農家の減少と耕作放棄地の増加がある中、異業種からの農業参入も進んできているので、自分たちの肥料を使い、自分たちの栽培ノウハウを用いて農産物を生産し販売までを一気通貫で行うことができたら、面白い。

運輸事業もやられているようなので、自社生産・自社販売・自社便で届けると言った事も可能なのかなと。

輸出ノウハウもその頃にはあるだろうから、食品の輸出へのハードルも高くないと想定。

上の一気通貫モデルが成功したら、生産・販売・運送などの他社に対するソリューション事業にも展開できそうです。

化学品事業の長期ビジョン

1. 環境配慮型の水処理薬剤の浸透と海外市場への参入

2. 成⾧マトリクスの展開による機能性材料の事業拡大

こちらもアグリ事業と同じく海外市場に参入を計画。

有価証券報告書でも書かれていましたが、「コピー品」や「類似品」なども存在し得るので、そことどう戦っていけるかかなと。

今後の営業力とリピート販売率がカギを握っていそう。

不動産事業の長期ビジョン

1. 自社開発エリアの再開発によるコンパクトシティ化

2. 関連事業への進出による新たな収益機会と雇用機会の創出

関連事業への進出というのが、リノベーションやフランチャイズ事業と記載がありました。

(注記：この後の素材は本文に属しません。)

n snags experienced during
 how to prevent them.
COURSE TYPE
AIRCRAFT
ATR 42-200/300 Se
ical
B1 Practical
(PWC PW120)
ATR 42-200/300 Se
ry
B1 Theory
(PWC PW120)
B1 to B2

多木化学さんの化学品事業は「快適な暮らし」を支えてくれている部分なので、不動産と何かしらシナジー効果があるかもです。

また、最近はショッピングセンターの屋上などで、「貸し農園」というビジネスモデルもあります。

多木化学さんの肥料や栽培ノウハウを提供する形でショッピングセンターに集客することもできそうですし、コンパクトシティ化ということは、そのエリアで農園を提供して近隣住民への家庭菜園的な形で持っていけるかもしれないですね。

まとめ

多木化学(4025)は肥料・化学品・不動産の3事業を展開し、食料安全保障の観点から私は注目している企業。

売上は化学品が約5割、アグリ事業が3割を占め、不動産は高収益源。

国の政策は化学肥料削減に向かう中、有機肥料やバイオスティミュラントの拡大が期待されます。

政府や野党が有機推進や米増産を掲げる中、水稲用肥料も展開。

化学品事業では水処理薬剤や機能性材料を扱い、環境・半導体・医療分野に貢献。

不動産事業は高利益率を誇り、再開発や農園併設の可能性もあります。

課題は輸入原料依存と国内売上比率の高さで、海外市場進出が鍵。

以上、投資は自己責任と自己判断で。